だいぶん元気にはなりましたが,まだ体力がないので,長く椅子には座れない美月です。
でも,休んでる間におきた大きな変化,情報処理技術者試験の見直し,改訂については,忘れないうちにまとめておきますね。

先日4月26日に発表された,次の平成25年秋試験からの情報処理技術者試験の変更点は,次の2つです。

情報処理技術者試験の「出題範囲」及び「シラバス」における一部分野の構成・表記の見直し
応用情報技術者試験及び一部の高度試験(PM、SC、SM、AU)における出題数の変更

シラバスの変更は,去年も同じ時期にありましたが,今回の改訂は規格の改正への対応です。
具体的には,システム開発,サービスマネジメント,プロジェクトマネジメントに関する標準のバージョンが改正されて,次の規格に準拠するようになります。

・共通フレームが共通フレーム2013へ(JIS X 0160:2012)
・ITILがITIL V3(改訂版)へ(JIS Q 20000-1:2012)
・プロジェクトマネジメントがPMBOKだけではない国際規格「ISO 21500」へ

これに伴って,午前の分野で,開発技術,プロジェクトマネジメント,サービスマネジメントの3分野のシラバスが変更になっています。

> _課題内容_
情報処理技術者試験の見直しを扱った本文を、最後の文の次から書き継げ。

> _提供資料_
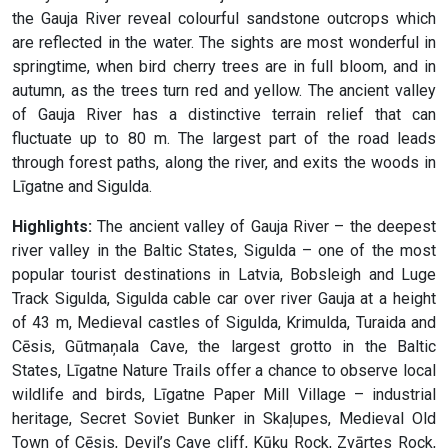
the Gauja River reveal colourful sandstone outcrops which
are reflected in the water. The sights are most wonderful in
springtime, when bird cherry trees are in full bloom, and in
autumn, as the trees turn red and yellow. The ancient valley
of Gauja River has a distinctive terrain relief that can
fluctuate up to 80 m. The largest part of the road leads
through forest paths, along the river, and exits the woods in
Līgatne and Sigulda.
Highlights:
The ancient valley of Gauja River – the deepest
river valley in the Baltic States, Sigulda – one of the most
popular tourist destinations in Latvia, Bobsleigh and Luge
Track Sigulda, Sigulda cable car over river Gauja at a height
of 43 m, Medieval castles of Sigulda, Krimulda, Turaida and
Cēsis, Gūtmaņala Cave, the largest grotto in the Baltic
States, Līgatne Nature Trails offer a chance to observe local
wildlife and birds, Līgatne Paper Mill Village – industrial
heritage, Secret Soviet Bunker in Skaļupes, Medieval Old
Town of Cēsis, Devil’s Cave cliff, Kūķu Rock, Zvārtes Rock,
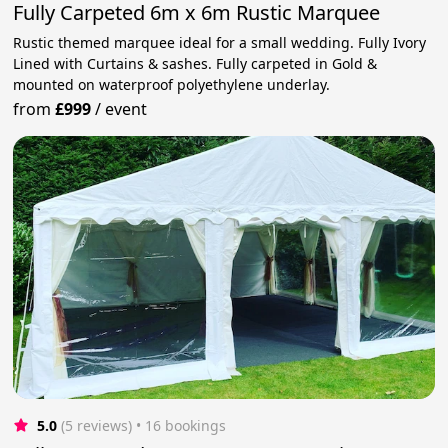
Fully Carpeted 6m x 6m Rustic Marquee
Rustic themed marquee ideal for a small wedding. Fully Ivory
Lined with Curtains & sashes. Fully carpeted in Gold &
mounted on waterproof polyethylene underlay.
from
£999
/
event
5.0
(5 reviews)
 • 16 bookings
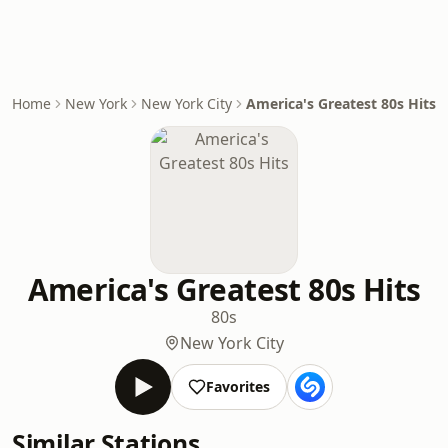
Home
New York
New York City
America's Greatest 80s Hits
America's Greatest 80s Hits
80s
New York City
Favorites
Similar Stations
---
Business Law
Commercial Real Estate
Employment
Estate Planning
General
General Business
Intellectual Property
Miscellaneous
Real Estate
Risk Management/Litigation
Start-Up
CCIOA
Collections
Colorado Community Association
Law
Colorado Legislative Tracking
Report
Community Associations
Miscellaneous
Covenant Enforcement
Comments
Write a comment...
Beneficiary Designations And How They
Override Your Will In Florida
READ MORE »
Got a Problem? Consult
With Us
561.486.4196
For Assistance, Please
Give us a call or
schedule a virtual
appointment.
--
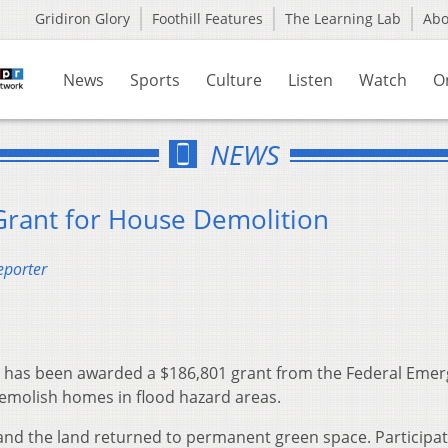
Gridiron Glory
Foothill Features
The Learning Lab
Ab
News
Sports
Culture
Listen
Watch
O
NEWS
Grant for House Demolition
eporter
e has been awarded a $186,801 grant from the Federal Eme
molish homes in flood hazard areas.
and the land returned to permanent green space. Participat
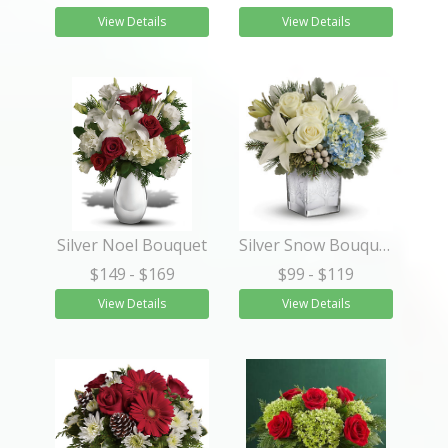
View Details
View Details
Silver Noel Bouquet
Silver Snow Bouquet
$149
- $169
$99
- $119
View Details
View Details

> _解答_
午後の試験では,これらの分野の出題がある,基本情報技術者試験(FE),応用情報技術者試験(AP),システムアーキテクト試験(SA),プロジェクトマネージャ試験(PM),ITサービスマネージャ試験(SM)の5つが改訂されています。
詳しい変更箇所は,「「情報処理技術者試験の出題範囲」2013 年 4 月改訂版(変更箇所表示版)(PDF)」をご覧ください。

秋の試験で影響が大きそうなのは,システムアーキテクトとITサービスマネージャの2区分ですね。
参考書などは改訂されていませんので,ある程度,新しい規格に自分で目を通しておく必要があると思います。
私自身,秋はITサービスマネージャを受験予定ですし,ITILファンデーションなども受験する予定なので,またいろいろ情報を出していきたいと考えています。

基本情報技術者,応用情報技術者の試験では,改訂でいきなり問題が変わるレベルのものが出題されるとは考えづらいですが,午前の知識では出るかもしれません。
参考書は,私の応用情報技術者教科書は来年度版では完全対応させるつもりですが,秋の試験には間に合わないです。
その分,共通フレーム2013のポイントなど,ネット上でもいろいろ取り上げていきますね。


もう1つの変更,午後の問題数の変更は,影響を受ける人も多いと思います。
午後の問題数が1問減るのは,応用情報技術者試験(AP),プロジェクトマネージャ試験(PM),情報セキュリティスペシャリスト試験(SC),ITサービスマネージャ試験(SM),システム監査技術者試験(AU)の5区分です。

このうちで,影響が大きそうなのは,APとSCですね。

特に,ストラテジ系,マネジメント系を中心に午後問題を選択していた,応用情報技術者試験受験者にとっては受かりにくくなる変更だと考えています。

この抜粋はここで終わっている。